ID: 2631169 • Letter: F

Question

firm wants the use of a machine that costs $100,000. If the firm purchases the equipment , it will depreciate the equipment at the rate of $20,000 a year for 4 years, at which time the equipment will have a residual value of $20,000. Maintenance will be $2,500 a year. The firm could lease the equipment for four years for an annual lease payment of $26,342. Currently, the firm is in the 40% income tax bracket.

A.) Determine the firm's cash inflows and outflows from purchasing the equipment and from leasing.

B.) If the firm uses a 14% cost of funds to analyze decisions that involve payments over more than a year, should management lease the equipment to purchase it?

C.) Would your answer differ if the cost of funds were 8%?

Please anser in detail and show all work. thank you for your help.

## RECORDS
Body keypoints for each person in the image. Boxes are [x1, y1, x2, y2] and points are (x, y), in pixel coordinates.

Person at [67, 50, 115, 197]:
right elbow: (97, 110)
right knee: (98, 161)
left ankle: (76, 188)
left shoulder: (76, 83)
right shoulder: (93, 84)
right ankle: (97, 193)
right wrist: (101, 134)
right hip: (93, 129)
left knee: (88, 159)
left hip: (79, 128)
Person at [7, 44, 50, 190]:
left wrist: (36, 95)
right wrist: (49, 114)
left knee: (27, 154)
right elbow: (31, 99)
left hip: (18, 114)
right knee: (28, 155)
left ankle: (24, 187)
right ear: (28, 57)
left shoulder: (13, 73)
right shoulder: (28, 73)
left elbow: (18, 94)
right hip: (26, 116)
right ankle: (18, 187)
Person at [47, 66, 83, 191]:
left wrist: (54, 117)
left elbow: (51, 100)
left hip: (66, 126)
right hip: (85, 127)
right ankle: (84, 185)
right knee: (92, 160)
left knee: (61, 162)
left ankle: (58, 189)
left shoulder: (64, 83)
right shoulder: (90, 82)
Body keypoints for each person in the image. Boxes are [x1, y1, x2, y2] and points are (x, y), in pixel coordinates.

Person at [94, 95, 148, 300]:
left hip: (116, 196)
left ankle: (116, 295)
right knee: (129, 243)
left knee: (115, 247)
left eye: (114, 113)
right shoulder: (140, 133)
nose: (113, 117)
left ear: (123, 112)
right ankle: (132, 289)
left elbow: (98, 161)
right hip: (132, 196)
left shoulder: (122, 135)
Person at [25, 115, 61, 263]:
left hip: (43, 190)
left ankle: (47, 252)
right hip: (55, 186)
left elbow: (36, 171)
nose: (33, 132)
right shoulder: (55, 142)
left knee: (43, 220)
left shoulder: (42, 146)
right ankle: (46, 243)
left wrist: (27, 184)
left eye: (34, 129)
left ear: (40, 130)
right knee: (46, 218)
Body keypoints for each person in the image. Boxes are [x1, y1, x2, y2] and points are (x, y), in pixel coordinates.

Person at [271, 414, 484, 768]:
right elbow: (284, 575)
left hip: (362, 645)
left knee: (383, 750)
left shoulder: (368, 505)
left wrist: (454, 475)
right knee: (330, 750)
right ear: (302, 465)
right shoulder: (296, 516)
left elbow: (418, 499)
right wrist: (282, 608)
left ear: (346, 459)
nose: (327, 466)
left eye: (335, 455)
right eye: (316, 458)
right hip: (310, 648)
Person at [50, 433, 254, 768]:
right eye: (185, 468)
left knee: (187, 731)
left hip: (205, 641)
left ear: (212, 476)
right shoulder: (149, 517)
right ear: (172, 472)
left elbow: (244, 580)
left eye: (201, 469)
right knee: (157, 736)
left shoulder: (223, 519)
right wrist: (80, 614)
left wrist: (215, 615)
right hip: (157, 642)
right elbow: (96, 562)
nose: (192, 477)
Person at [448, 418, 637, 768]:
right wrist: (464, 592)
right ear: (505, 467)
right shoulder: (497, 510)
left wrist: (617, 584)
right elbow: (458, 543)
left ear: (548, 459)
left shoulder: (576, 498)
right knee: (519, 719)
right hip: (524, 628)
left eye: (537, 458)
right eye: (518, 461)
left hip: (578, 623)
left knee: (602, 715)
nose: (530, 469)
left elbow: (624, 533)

## WHAT IS NEEDED
From the equipment lease question, copy word for word the part that opens with the words containing "A.) Determine the" and closes with "for your help.".

## OUTPUT BELOW
A.) Determine the firm's cash inflows and outflows from purchasing the equipment and from leasing.

B.) If the firm uses a 14% cost of funds to analyze decisions that involve payments over more than a year, should management lease the equipment to purchase it?

C.) Would your answer differ if the cost of funds were 8%?

Please anser in detail and show all work. thank you for your help.